De hecho, dejando a un lado las cámaras, se nota lo poco que se les permite a los actores interactuar orgánicamente: en otros momentos, se les obliga a usar esos micrófonos y/o permanecer uno al lado del otro, de cara al público, declamando sus líneas, sin mirar. entre sí. A menudo hace que los acontecimientos sean insoportablemente estáticos, hasta el punto de convertirse en un trabajo duro, a pesar de los importantes recortes textuales que lo han reducido a una duración relativamente rápida de dos horas y 15 minutos. El nadir llega en la representación completamente poco dinámica de la escena culminante de la pelea a mitad de camino, que ve las muertes de Mercutio y Tybalt: aquí no hay ningún aspecto físico, solo un apagón instantáneo, antes de que los personajes aparezcan mágicamente nuevamente nuevamente ensangrentados.
Un humor sombrío
Con su decorado de caja negra, su diseño de sonido constante y siniestro y su iluminación austera, Lloyd también parece querer convertir a Romeo y Julieta en una especie de horror nihilista, drenando la historia de amor de la luz y la sombra que debería tener ante sí. llega a su trágico final. Se siente que la actuación de Holland sufre particularmente por estar empeñada en esta estética decididamente pesimista. Tiene una presencia escénica definida, pero tiene la costumbre de representar un estado de ánimo a la vez, en lugar de hacer que su Romeo sea psicológicamente redondeado de manera convincente, y hacia el final se ve reducido a un gruñido de descontento, con la ternura emocional de Romeo casi olvidada.

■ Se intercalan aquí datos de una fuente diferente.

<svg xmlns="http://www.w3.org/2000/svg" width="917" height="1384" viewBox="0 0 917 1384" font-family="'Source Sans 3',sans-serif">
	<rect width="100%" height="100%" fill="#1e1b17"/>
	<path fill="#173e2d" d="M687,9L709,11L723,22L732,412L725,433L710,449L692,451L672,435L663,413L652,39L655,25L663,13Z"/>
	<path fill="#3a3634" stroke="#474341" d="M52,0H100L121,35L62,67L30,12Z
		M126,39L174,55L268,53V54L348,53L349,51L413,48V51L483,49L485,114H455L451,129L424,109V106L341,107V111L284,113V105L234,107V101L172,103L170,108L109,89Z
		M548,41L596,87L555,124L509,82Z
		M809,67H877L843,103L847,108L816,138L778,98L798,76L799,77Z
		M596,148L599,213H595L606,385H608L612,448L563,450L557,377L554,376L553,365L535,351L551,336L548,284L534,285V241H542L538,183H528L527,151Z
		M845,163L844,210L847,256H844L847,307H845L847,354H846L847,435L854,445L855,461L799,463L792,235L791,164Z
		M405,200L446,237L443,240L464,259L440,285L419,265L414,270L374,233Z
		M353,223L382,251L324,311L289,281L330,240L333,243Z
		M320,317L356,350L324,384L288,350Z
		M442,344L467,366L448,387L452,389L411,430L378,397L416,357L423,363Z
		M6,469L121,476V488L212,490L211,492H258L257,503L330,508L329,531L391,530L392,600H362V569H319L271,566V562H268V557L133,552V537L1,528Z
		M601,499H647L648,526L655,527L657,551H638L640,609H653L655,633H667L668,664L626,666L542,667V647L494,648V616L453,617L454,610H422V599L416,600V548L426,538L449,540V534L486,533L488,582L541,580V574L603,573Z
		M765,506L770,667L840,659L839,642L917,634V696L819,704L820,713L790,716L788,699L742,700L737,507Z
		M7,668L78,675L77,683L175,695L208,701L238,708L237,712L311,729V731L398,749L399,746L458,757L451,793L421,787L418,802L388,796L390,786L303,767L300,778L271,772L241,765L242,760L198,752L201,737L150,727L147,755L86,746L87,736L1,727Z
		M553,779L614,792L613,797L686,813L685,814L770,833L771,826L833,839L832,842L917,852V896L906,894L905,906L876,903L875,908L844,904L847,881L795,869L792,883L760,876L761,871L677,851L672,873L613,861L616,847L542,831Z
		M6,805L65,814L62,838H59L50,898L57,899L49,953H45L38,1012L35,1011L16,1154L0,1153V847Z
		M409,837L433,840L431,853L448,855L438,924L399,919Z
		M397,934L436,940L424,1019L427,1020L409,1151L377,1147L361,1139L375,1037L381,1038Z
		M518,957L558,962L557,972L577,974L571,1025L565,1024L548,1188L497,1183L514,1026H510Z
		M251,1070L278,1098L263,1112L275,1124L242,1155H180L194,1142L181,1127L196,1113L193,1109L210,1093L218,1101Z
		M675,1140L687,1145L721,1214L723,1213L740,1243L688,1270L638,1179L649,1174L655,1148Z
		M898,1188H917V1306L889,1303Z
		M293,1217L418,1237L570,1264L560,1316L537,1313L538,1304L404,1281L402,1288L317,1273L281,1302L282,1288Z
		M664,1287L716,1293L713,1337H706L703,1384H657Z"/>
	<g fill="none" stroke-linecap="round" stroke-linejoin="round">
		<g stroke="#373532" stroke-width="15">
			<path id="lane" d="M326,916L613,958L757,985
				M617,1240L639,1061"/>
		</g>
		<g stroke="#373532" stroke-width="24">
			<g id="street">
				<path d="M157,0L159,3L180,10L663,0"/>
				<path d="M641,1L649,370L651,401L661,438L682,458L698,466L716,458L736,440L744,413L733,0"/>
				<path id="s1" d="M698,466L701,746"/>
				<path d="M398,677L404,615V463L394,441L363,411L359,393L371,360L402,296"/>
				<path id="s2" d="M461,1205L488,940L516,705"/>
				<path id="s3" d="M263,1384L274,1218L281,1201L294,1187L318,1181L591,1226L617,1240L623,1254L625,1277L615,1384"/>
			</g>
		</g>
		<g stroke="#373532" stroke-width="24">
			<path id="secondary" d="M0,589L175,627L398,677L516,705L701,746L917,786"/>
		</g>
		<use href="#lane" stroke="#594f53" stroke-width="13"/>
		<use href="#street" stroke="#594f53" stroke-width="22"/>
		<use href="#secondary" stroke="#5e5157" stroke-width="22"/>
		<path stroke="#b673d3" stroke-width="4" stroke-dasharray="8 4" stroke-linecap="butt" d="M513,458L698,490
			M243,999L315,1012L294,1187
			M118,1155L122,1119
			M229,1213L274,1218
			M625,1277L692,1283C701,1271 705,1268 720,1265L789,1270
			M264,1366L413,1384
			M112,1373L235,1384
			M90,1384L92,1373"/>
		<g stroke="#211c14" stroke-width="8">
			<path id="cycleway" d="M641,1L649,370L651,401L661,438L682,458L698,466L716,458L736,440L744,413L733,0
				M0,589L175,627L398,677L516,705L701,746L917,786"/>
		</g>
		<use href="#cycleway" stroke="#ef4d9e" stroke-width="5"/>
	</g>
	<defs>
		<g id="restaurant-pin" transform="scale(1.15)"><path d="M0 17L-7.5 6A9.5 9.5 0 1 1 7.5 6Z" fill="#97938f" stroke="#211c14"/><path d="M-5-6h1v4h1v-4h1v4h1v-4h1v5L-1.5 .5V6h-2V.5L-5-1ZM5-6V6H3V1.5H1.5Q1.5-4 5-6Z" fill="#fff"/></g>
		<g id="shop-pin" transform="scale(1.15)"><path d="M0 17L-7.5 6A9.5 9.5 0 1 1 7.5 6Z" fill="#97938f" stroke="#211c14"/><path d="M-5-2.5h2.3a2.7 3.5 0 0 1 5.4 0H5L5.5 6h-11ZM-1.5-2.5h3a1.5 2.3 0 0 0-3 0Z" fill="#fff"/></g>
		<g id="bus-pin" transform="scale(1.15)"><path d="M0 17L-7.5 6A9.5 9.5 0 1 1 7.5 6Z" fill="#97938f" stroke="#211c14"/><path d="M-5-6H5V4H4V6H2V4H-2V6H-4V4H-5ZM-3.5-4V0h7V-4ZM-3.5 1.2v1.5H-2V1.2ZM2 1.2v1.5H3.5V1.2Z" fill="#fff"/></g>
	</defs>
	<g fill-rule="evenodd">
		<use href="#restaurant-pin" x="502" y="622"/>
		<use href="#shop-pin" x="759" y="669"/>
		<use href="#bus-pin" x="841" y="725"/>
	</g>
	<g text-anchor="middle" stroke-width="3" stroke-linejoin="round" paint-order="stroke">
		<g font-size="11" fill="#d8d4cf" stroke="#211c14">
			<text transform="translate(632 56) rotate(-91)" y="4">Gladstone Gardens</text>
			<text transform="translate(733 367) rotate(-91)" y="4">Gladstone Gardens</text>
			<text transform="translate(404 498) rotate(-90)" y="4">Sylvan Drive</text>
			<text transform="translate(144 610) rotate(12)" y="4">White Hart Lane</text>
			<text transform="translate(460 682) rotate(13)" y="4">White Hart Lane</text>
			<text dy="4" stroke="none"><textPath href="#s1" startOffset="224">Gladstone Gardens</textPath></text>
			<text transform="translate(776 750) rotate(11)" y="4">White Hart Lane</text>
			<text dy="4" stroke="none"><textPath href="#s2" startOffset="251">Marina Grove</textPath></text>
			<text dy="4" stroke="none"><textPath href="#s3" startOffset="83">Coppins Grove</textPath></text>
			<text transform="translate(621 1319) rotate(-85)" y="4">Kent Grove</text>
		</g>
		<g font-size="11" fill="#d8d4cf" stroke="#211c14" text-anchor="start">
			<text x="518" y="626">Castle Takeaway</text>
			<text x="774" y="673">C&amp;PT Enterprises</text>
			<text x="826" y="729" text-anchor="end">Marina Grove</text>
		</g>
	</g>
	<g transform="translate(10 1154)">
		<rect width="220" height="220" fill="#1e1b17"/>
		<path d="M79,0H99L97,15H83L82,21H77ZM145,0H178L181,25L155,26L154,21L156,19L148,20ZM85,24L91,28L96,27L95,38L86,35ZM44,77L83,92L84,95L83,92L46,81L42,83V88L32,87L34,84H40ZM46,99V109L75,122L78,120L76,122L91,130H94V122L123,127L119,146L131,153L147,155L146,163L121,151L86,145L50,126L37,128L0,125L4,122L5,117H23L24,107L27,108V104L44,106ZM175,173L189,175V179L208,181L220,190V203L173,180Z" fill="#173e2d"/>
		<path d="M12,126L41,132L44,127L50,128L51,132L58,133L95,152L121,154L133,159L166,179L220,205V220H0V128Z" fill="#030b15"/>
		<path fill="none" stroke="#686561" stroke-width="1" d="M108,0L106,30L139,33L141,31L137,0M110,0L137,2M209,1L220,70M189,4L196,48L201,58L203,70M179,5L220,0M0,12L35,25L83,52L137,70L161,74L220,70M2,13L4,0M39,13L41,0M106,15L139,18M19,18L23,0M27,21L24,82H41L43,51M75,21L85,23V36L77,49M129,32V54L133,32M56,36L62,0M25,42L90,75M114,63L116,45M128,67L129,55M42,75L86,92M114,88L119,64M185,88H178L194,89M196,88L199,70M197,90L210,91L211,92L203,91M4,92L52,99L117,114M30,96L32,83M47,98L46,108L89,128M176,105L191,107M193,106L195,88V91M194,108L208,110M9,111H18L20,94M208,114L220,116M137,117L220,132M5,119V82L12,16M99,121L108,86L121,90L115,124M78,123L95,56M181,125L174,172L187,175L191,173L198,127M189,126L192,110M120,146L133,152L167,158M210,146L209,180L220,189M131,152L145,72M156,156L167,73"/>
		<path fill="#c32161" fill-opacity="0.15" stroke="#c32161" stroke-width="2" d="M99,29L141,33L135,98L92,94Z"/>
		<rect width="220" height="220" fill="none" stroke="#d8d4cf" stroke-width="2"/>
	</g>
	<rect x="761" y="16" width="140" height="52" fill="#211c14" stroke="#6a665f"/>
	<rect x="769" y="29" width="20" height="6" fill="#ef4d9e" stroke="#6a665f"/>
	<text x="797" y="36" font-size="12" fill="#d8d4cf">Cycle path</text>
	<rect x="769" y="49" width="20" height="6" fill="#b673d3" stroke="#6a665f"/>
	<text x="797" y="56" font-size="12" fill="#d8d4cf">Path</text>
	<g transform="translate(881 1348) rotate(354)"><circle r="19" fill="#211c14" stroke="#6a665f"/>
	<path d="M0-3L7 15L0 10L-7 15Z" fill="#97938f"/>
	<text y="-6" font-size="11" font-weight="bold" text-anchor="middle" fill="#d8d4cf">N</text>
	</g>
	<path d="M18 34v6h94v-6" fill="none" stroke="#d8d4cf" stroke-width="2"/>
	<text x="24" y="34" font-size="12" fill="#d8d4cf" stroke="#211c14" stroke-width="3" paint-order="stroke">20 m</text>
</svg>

La relativamente recién llegada Amewudah-Rivers, por el contrario, trasciende su entorno sombrío y es la verdadera salvación: tiene un dominio conversacional del verso común a los mejores actores de Shakespeare, así como un ingenio natural, que se despliega particularmente bien en las primeras escenas. escenas de cortejo. A su lado está la ex asistente de Doctor Who, Freema Agyeman, una delicia cómica y radiantemente cálida como la enfermera de Juliet. De hecho, son las escenas juntas de Amewudah-Rivers y Agyeman, en las que bromean con química fraternal, las que realmente son el corazón palpitante de esta producción, que no es lo que Shakespeare pudo haber pretendido, pero ahí lo tienes.

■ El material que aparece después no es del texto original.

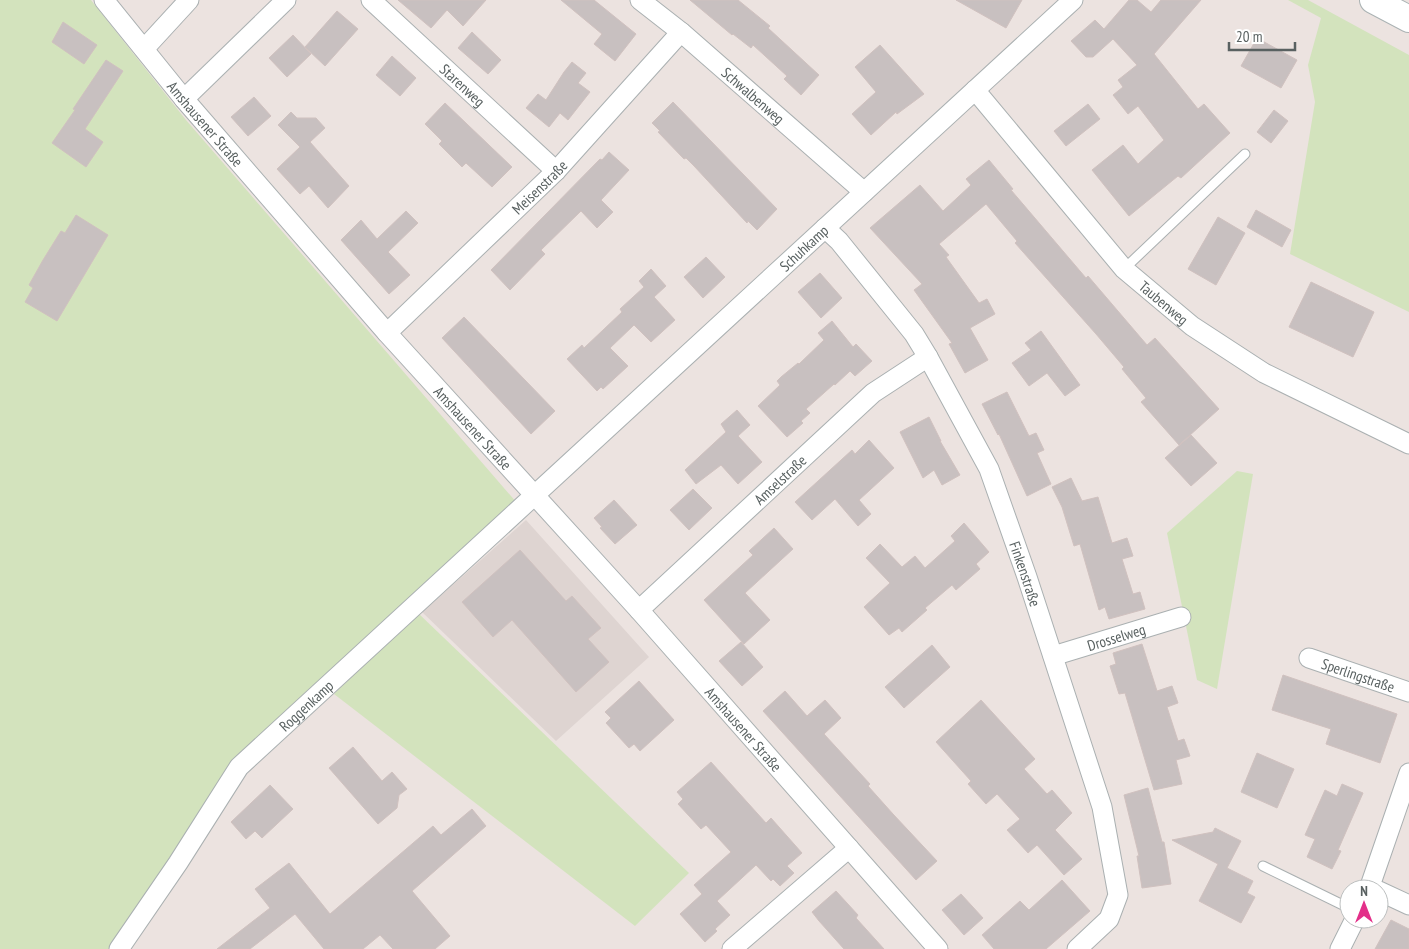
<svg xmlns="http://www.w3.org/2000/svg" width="1409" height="949" font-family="'PT Sans Narrow',sans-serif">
  <rect width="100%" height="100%" fill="#ece3e0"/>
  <path fill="#ded4d1" d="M526,520L649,657L556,741L422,612Z"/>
  <g fill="#d3e3bd">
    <path d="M0,0H91L186,120L517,503L236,758L110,949H0Z"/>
    <path d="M1288,0H1308L1409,55V312L1290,254L1315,102L1308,65L1321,18Z"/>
    <path d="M1237,471L1253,474L1217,689L1197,680L1167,533Z"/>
    <path d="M418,613L689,873L635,926L334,694Z"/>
  </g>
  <g fill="#c8c0c0" stroke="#d0c1bf">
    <path d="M398,0H486L463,26L447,10L431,28Z"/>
    <path d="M561,0H594L636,34L615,61L594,44L602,34Z"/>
    <path d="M690,0H738L770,26L768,28L819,75L801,95L784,79L787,76L753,45L751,48L733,34L732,35Z"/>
    <path d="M956,0H1022L1006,28Z"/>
    <path d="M1129,0H1137L1151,12L1161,0H1201L1154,54L1198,109L1204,104L1230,133L1181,178L1178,176L1129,216L1092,170L1123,145L1138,164L1164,140L1138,106L1128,114L1113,95L1123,87L1118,80L1137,65L1113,39L1093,57H1086L1071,41L1095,20L1104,29Z"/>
    <path d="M337,11L358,29L325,66L305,47Z"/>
    <path d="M63,22L97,45L84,64L52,42Z"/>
    <path d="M472,32L501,60L488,74L458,48Z"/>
    <path d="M293,35L311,54L287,77L269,58Z"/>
    <path d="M1257,38L1297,60L1281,88L1241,66Z"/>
    <path d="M880,45L924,94L897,114L896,112L871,135L852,114L876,92L855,67Z"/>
    <path d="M392,56L416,78L400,96L376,75Z"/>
    <path d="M106,60L123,71L85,129L103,142L86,167L52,143L75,110L73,109Z"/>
    <path d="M572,62L586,73L578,83L590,92L568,120L560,113L549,127L526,108L538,94L546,100L564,72Z"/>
    <path d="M254,97L271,116L248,136L231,117Z"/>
    <path d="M673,102L777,209L757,230L748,221L747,223L694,166L686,158L684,159L658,132L660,131L652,123Z"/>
    <path d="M445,103L512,167L492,187L466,163L462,167L439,144L442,141L425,124Z"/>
    <path d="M1088,104L1100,119L1066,146L1054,131Z"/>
    <path d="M1274,110L1288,121L1271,143L1257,132Z"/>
    <path d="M291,112L297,118H316L325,128L310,142L349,186L328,208L309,186L300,194L277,169L300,147L278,125Z"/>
    <path d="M609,152L629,170L601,200L613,212L597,228L581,211L541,250L545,254L510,290L491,270L600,159L602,160Z"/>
    <path d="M989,160L1013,189L1011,190L1086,278L1088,276L1147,345L1155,338L1219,409L1179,445L1141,402L1146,398L1122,369L1124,367L1096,334L1015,243L1017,241L986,204L939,244L949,255L946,257L979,303L987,299L995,314L970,328L988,360L965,373L949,344L952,343L914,290L922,284L870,228L920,185L943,211L971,185L966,179Z"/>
    <path d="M1256,210L1291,230L1282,247L1247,227Z"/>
    <path d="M406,211L418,223L388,252L410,275L389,294L341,240L361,220L377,239Z"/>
    <path d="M76,215L108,235L57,321L25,302L33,288L29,285L43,260L61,231L65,233Z"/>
    <path d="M1218,217L1245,233L1216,285L1188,269Z"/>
    <path d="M706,257L725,277L703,298L684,277Z"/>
    <path d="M651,269L666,286L654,297L675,320L651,342L634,325L610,348L628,366L603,389L601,387L597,391L567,359L582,345L584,348L622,312L620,309L644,287L639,281Z"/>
    <path d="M820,273L842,298L821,318L798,292Z"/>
    <path d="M1311,282L1374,312L1353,357L1289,327Z"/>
    <path d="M464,317L555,411L531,434L442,338Z"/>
    <path d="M832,321L853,347L856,344L872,361L855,376L850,371L835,385L834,384L806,409L810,413L801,421L803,423L787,437L758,406L780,385L777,381L781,377L798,363L799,364L824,340L818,333Z"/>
    <path d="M1041,331L1080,385L1065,396L1047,373L1029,386L1012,363L1031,350L1025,343Z"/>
    <path d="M1007,392L1029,436L1036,433L1044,450L1037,453L1051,484L1027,496L999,434L998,435L982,404Z"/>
    <path d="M737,410L750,425L738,436L762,462L738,484L721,465L696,484L685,470L726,432L721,424Z"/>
    <path d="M929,417L941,441H940L960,475L942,485L934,470L923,478L900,432Z"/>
    <path d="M1191,435L1217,463L1191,486L1165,458Z"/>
    <path d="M869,440L894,468L859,500L871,514L858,526L835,499L812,520L795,502L852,450L855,454Z"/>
    <path d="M1071,478L1082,501L1098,497L1112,543L1127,538L1133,556L1122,559L1133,594L1140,592L1145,609L1109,619L1105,607L1099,610L1080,544L1074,546L1062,507L1052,487Z"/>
    <path d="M693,489L712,508L689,530L670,510Z"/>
    <path d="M614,500L637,525L615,544L600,528L602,527L594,518Z"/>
    <path d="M964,523L989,552L976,564L980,569L956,590L952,585L925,608L927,610L902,632L899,628L889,635L864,607L890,583L866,558L880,544L902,567L915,556L925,568L955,541L951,536Z"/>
    <path d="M774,528L793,549L745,593L770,620L744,644L704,600L753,555L749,551Z"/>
    <path d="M520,550L566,601L572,596L601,628L588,639L609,662L576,692L512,620L493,637L462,602Z"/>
    <path d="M741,642L763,667L742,686L719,661Z"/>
    <path d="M1142,644L1157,691L1172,686L1178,703L1167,707L1178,741L1184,739L1190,756L1176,760L1182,784L1154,790L1125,693L1119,694L1110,666L1116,664L1113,653Z"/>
    <path d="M932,645L950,667L904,708L885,687Z"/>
    <path d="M1283,675L1397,714L1380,763L1326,744L1331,729L1272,710Z"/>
    <path d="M639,681L674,720L640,751L634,744L629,748L606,723L611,718L605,712Z"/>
    <path d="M785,691L807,716L825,700L841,718L824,734L870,784L868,786L893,814L937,861L916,880L763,711Z"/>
    <path d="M981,700L1035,759L1024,769L1047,794L1052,790L1072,813L1055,830L1082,859L1064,875L1037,845L1028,853L1007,830L1020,819L997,794L986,804L968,784L971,781L936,742Z"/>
    <path d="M353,747L382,781L392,772L407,789L399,795L397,808L378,824L329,768Z"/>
    <path d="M1257,753L1294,769L1277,808L1241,792Z"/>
    <path d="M711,762L766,823L771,818L802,853L787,866L794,873L780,886L773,879L771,881L756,865L717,901L730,915L715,929L717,931L705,942L680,914L702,894L694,885L731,852L706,825L701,829L678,804L683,799L677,792Z"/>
    <path d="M1342,784L1363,793L1338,850L1341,851L1332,869L1307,857L1315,839L1305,835L1325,790L1337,796Z"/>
    <path d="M270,785L293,809L262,838L255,831L246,839L231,822Z"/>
    <path d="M1148,788L1162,842H1164L1171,884L1142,888L1137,856H1139L1124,795Z"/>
    <path d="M472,809L486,826L412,891L450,936L435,949H393L380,935L363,949H324L295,914L250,949H217L270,908L255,889L289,863L330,914L433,826L441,835Z"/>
    <path d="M1215,828L1241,841L1227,868L1253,881L1247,893L1255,897L1241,923L1199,901L1218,864L1172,840L1213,832Z"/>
    <path d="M1062,880L1090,911L1046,949H994L982,935L1020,901L1029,910Z"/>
    <path d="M836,891L858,915L856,918L884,949H844L819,921L812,912Z"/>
    <path d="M961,894L983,918L964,935L942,910Z"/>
    <path d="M1391,920L1409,929V949H1375Z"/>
  </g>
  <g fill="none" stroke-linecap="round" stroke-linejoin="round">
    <defs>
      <g id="service">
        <path d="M1124,269L1245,154"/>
        <path d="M1263,866L1349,908"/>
      </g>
      <g id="minor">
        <path id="s1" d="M104,0L184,99L387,333L639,610L938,949"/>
        <path id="s2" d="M371,0L556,171"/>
        <path id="s3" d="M640,0L681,32L864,192"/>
        <path d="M144,49L189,0"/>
        <path id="s4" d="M975,90L1124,269L1192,326L1264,373L1409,444"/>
        <path d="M184,99L286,0"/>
        <path id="s5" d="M825,228L839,241L914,334L928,357L989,469L1027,577L1102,807L1118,895L1109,919L1077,949"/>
        <path id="s6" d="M387,333L556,171L681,32"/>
        <path id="s7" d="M639,610L873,393L928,357"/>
        <path id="s8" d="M1053,656L1181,617"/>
        <path id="s9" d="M1309,658L1409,692"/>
        <path d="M1369,889L1409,773"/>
        <path d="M1379,891L1409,905"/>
        <path id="s10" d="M119,949L178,863L239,767L1073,0"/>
        <path d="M732,949L849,848"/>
        <path d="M1340,949L1355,919"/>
      </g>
      <path id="secondary" d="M1373,0L1409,19"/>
    </defs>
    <use href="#service" stroke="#aab0b1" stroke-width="11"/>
    <use href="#minor" stroke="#aab0b1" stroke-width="21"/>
    <use href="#secondary" stroke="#abb3b4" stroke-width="28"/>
    <use href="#service" stroke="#fff" stroke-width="9"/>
    <use href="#minor" stroke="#fff" stroke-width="19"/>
    <use href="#secondary" stroke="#fff" stroke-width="26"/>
  </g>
  <g text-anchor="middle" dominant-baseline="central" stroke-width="5" stroke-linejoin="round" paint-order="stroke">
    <g font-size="15" fill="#596161" stroke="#fff">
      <text stroke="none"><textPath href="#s2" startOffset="125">Starenweg</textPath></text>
      <text stroke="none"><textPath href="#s3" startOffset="148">Schwalbenweg</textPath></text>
      <text stroke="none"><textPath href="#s1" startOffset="160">Amshausener Straße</textPath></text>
      <text stroke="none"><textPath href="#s6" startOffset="211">Meisenstraße</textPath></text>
      <text stroke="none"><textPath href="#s10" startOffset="985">Schuhkamp</textPath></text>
      <text stroke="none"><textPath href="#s4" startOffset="285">Taubenweg</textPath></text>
      <text stroke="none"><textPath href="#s1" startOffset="565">Amshausener Straße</textPath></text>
      <text stroke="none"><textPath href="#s7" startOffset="192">Amselstraße</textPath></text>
      <text stroke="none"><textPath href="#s5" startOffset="404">Finkenstraße</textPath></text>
      <text stroke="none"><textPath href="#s8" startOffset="66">Drosselweg</textPath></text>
      <text stroke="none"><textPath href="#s9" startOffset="52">Sperlingstraße</textPath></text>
      <text stroke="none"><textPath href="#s10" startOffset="309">Roggenkamp</textPath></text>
      <text stroke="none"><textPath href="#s1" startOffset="970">Amshausener Straße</textPath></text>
    </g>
  </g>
  <g transform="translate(1364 904)"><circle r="24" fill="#ffffff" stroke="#bdc0c0"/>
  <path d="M0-4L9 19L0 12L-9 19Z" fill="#e32f89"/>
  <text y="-8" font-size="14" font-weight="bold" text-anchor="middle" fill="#596161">N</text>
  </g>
  <path d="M1229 42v8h66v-8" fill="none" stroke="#596161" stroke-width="2.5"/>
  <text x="1236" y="42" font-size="15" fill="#596161" stroke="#ffffff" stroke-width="4" paint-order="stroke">20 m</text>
</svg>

Los rumores han sugerido que el espectáculo se trasladará a Nueva York y espero, cualesquiera que sean las deficiencias reales de este Romeo y Julieta, que el efecto Holland pueda inspirar a una nueva generación de espectadores, por no hablar de los amantes de Shakespeare. Excepto que, desafortunadamente, esto se siente como un teatro que se odia a sí mismo, que cree que las pantallas lo son todo y no tiene una fe real en el valor inherente de su propia forma de arte. Piense en ello más bien como una sátira inmersiva sobre el estado de las artes, tal vez, y da en el blanco bastante mejor.